Dec 10, 2005 13:50
I get a lot of random questions in my job, mostly from people I don't know who have somehow heard that I'm the guy to ask when you have a random question. (The fact that I generally answer them probably contributes to this reputation.) Often these questions are deeply technical, but every now and then there's a question that can be answered by application of common-sense real-world principles, and it makes me wonder why they had to ask me at all.
A couple days ago someone asked me a question about multi-threaded programming, which is a programming technique whereby a program can be doing two things at once and parts of the program can be waiting for other parts to finish. Like, you want Outlook to keep on repainting its user interface even when it is off talking to the mail server. Multithreaded programming can be very tricky, and the user had a question that boiled down to "I'm waiting for an event, but I cannot know if the event has already happened, in which case it will never happen again. What do I do?"

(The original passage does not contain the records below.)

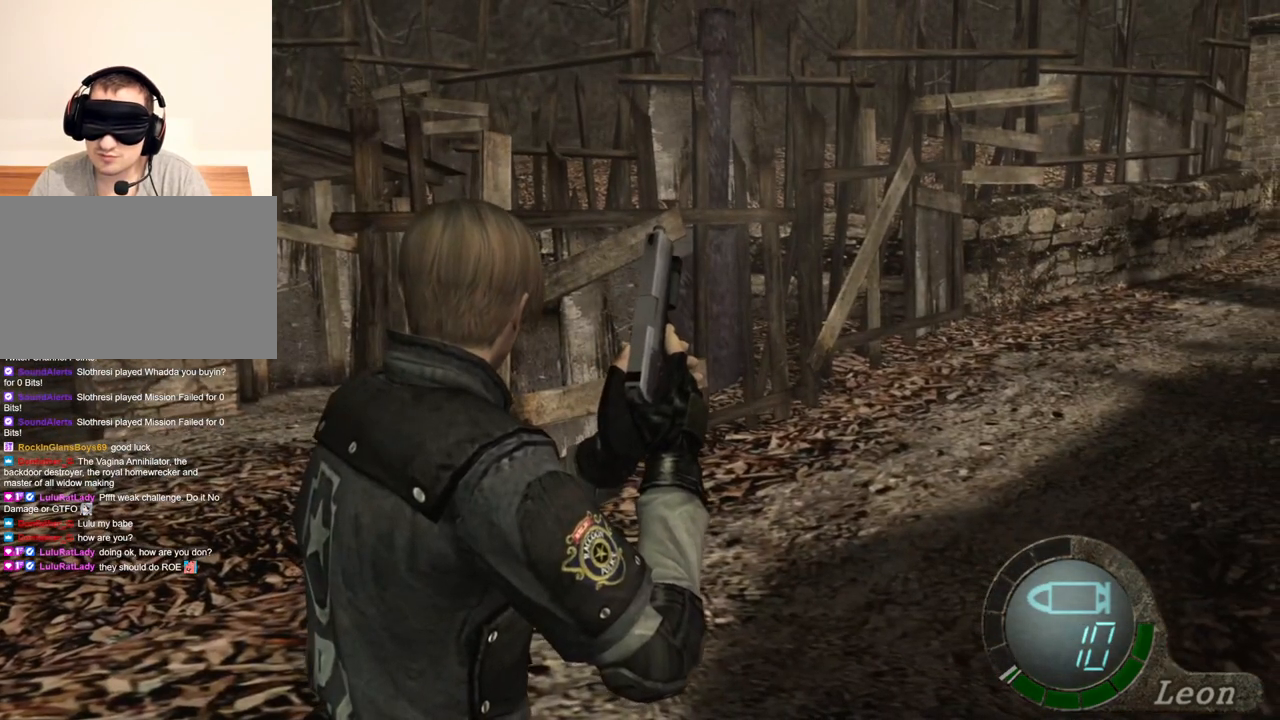
{"keys": [], "mouse": [], "events": []}
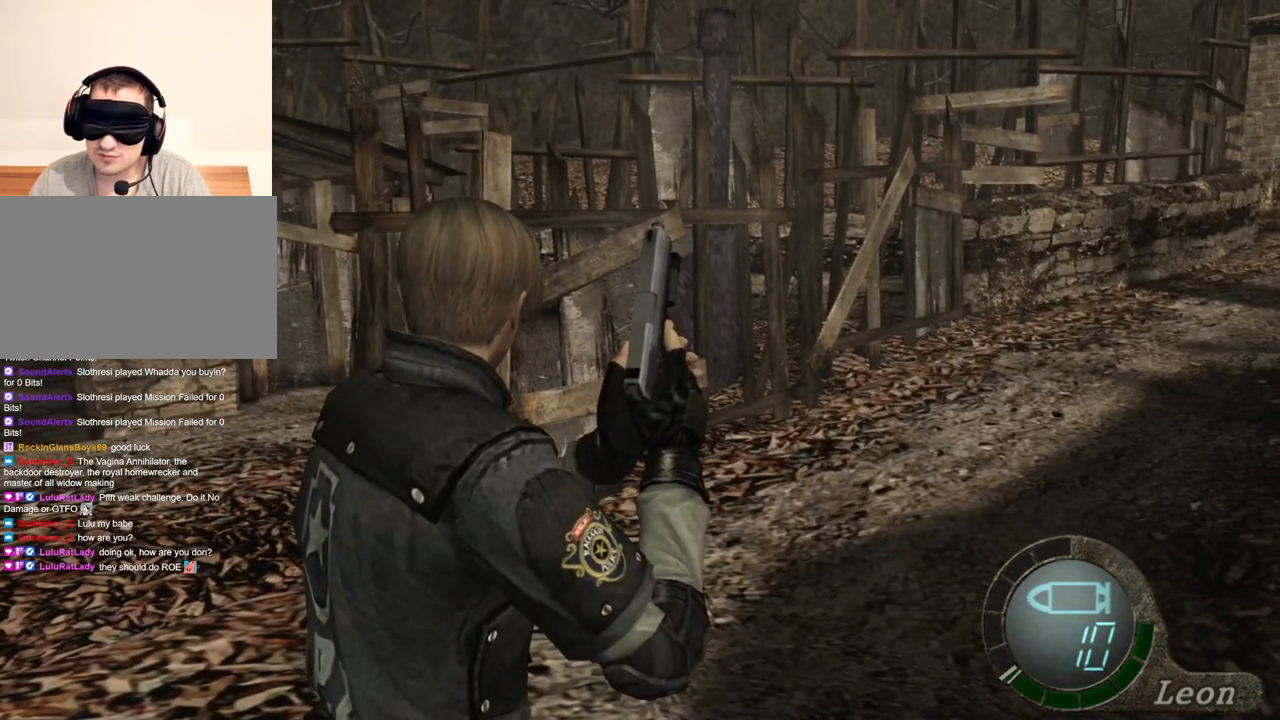
{"keys": [], "mouse": [], "events": []}
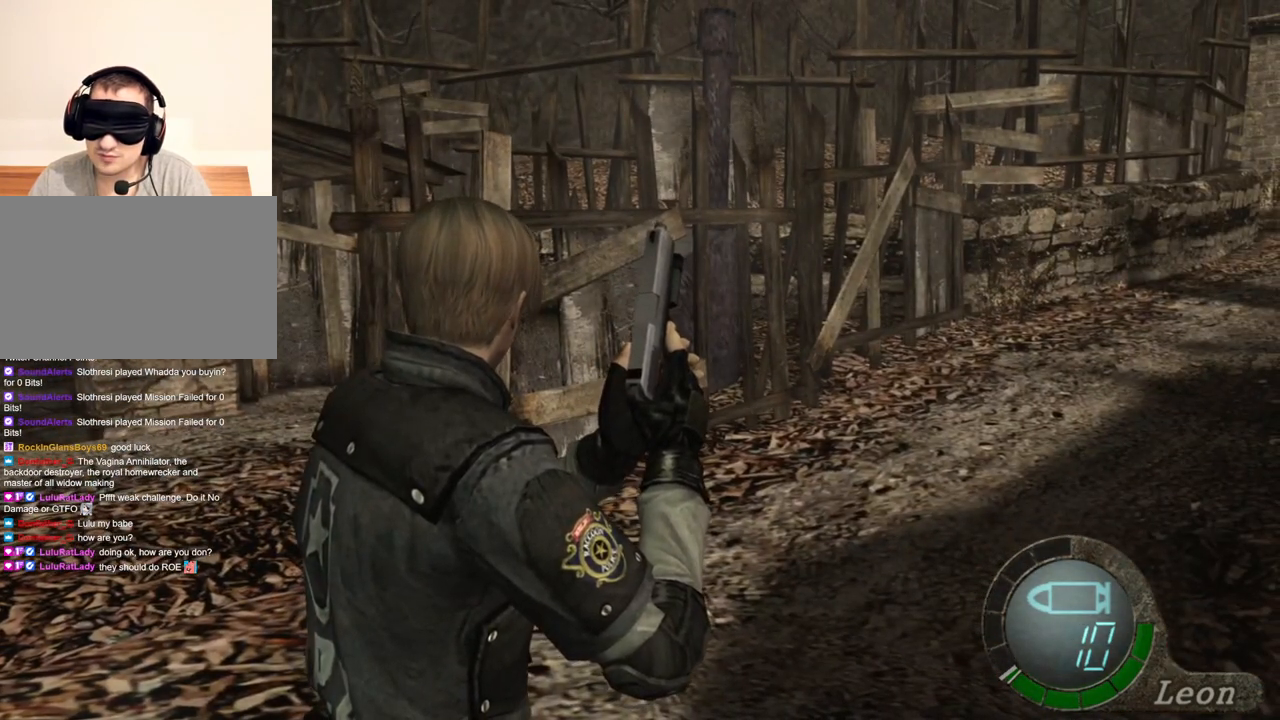
{"keys": ["e", "shift", "w"], "mouse": [], "events": [[167, "shift", "down"], [167, "w", "down"], [433, "e", "down"]]}
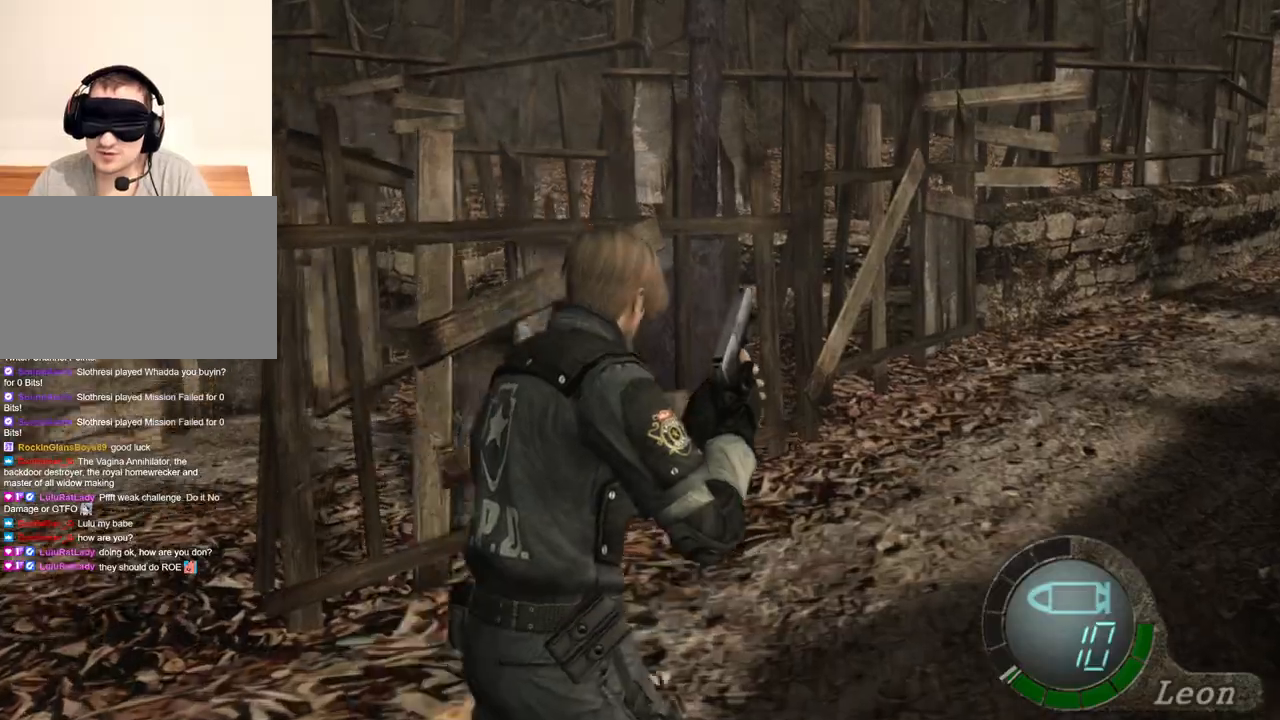
{"keys": ["e", "shift", "w"], "mouse": [], "events": [[33, "e", "up"], [67, "e", "down"], [167, "e", "up"], [200, "e", "down"], [300, "e", "up"], [367, "e", "down"], [400, "e", "up"], [500, "e", "down"]]}
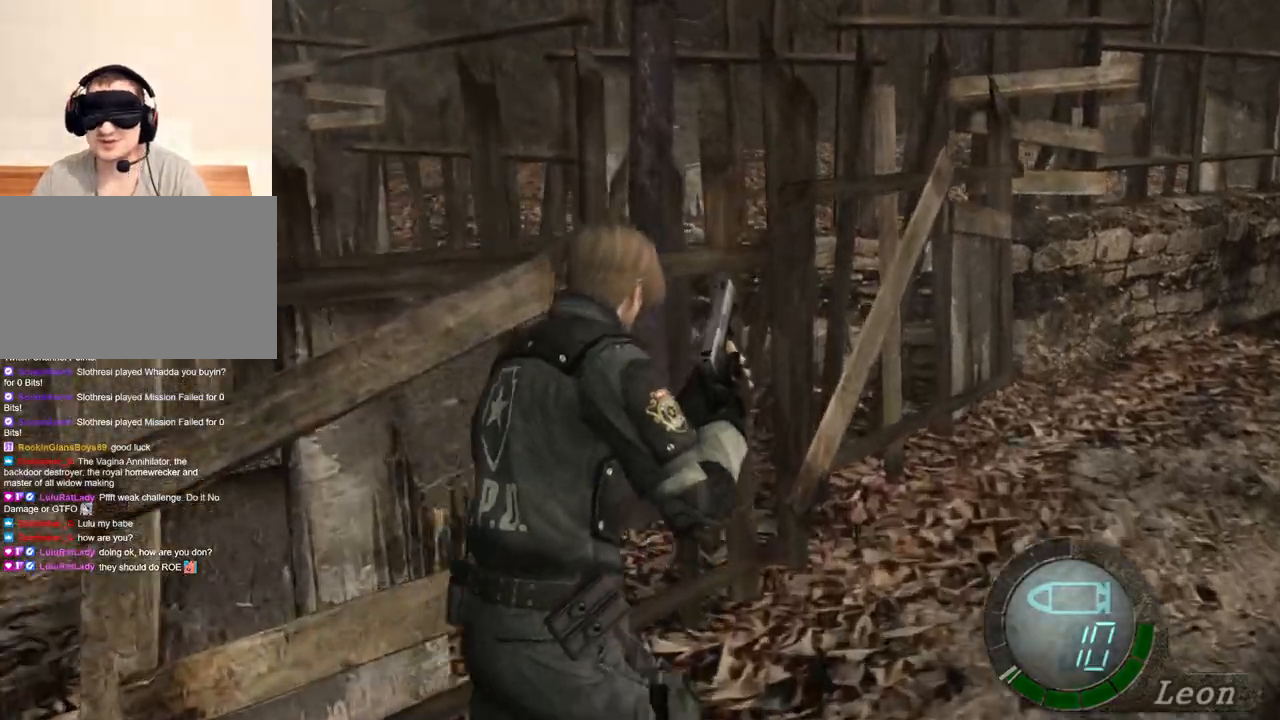
{"keys": ["e", "shift", "w"], "mouse": [], "events": [[333, "e", "up"], [367, "e", "down"], [467, "e", "up"], [500, "e", "down"]]}
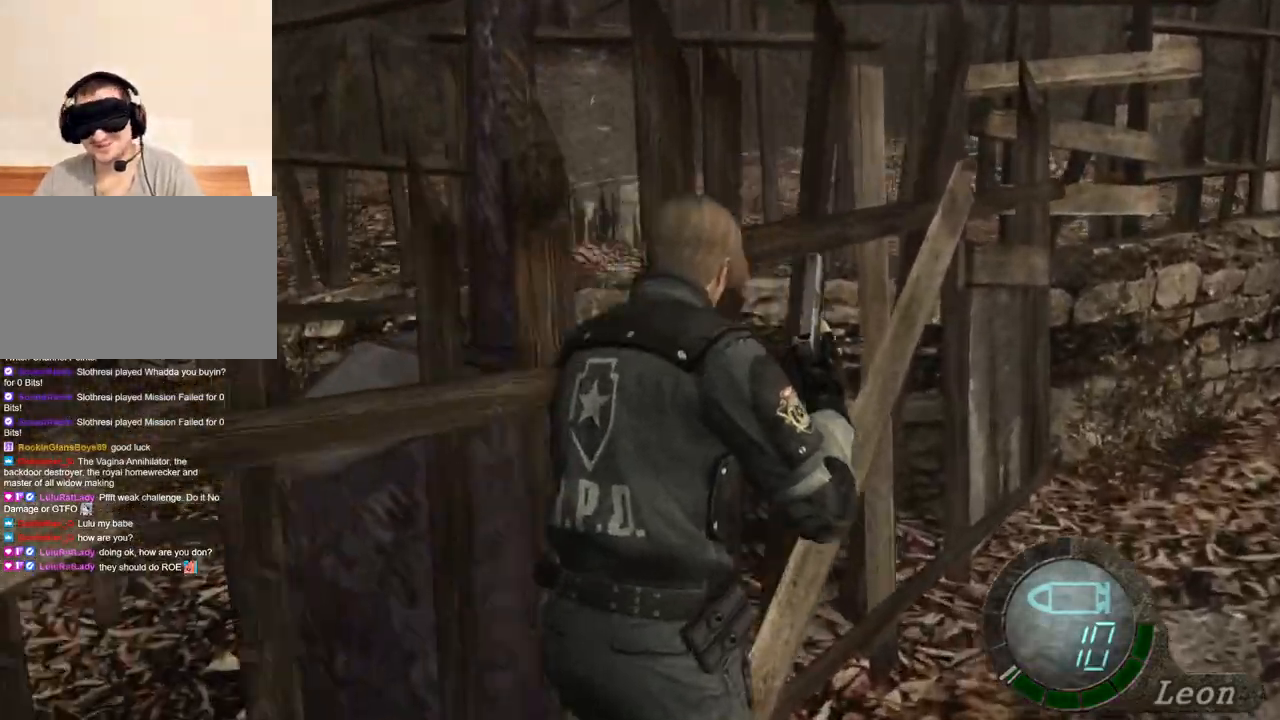
{"keys": ["shift", "w"], "mouse": [], "events": [[333, "e", "up"], [400, "e", "down"], [467, "e", "up"]]}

Well geez, what would you do if you were waiting for the bus, but you didn't know whether it had already come by or not and had no way of finding out? There is only one strategy which makes sense, and that is "wait for some amount of time, and if the bus doesn't come, give up and find some other way to get home." (Of course, extreme versions of this strategy are "wait zero time before you give up", and "never give up; wait forever if you have to", but ultimately, that's the only strategy there is given the constraints of the problem.) It's not like computers have some magic in them that affords some additional strategy!
Questions that can be answered by common sense aren't the ones that really peeve me though. Questions that can be correctly answered by typing the question's nouns into any search engine, which are nevertheless addressed to me to answer, are the ones that really irk me. If I had a nickel for every time someone with a freakin' degree in computer science asked me "hey Eric, where's your blog?", a question which can be answered in a tenth of a second by typing "Eric Lippert blog" into Google or MSN Search, I could afford a cup of coffee in this town.
Good thing I don't drink coffee.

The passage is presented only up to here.